Alf Chorley

Personal information
- Full name: Alfred Chorley
- Born: 14 June 1874 Kendal, Westmorland, England
- Died: 14 September 1960 (aged 86) Auckland, New Zealand

Playing information
- Height: 165 cm (5 ft 5 in)
- Weight: 70 kg (11 st 0 lb)
- Position: Fullback
Club
| Years | Team | Pld | T | G | FG | P |
| 1895–98 | Halifax | 71 | 3 | 4 | 1 | 14 |
| 1899–04 | Swinton | 122 | 3 | 5 | 0 | 19 |
| 1909 | Combined Town (AKL RL) | 1 | 0 | 0 | 0 | 0 |
| 1909 | City Rovers | 1 | 0 | 0 | 0 | 0 |
| 1909 | Newton Rangers | 1 | 1 | 0 | 0 | 3 |
| 1910–12 | Ponsonby United | 11 | 1 | 1 | 0 | 5 |
|  | Total | 207 | 8 | 10 | 1 | 41 |
Representative
| Years | Team | Pld | T | G | FG | P |
| 1908–11 | Auckland | 8 | 1 | 0 | 0 | 3 |
| 1910 | New Zealand | 1 | 0 | 0 | 0 | 0 |
- Source:

= Alf Chorley =

New Zealand international rugby league footballer

Alfred Chorley was an English-born rugby league footballer who represented New Zealand.

==Playing career==
Chorley played for Halifax, and Swinton before moving to New Zealand.
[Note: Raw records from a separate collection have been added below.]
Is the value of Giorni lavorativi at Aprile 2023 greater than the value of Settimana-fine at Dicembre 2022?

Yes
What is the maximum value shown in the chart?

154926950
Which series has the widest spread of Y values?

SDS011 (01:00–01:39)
Chorley was involved with the early years of rugby league in Auckland, playing for Auckland in 1908 and competing for City in the first match sanctioned by the Auckland Rugby League in 1909.

Chorley played a Test match for New Zealand in 1910 against the touring Great Britain Lions. Aged 36 years and 46 days old at the time, Chorley still holds the record as the oldest Kiwi.
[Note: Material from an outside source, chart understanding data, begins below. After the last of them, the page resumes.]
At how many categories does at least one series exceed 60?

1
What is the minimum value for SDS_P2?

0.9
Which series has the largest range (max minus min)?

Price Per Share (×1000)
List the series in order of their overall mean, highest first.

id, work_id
==World War I and personal life==
Alfred Chorley married Elizabeth Chorley in Wakefield, England, on 16 September 1897. At the time of his enlistment in the army in World War I, they were living at 72 Khyber Pass Road in Auckland. Chorley stated that his occupation was a "motorman" on his enlistment form. Chorley's war service commenced on 27 June 1916 and he was discharged on 21 January 1919, being judged 'over age to serve any longer'. By this point he would have been 44 and a half years old.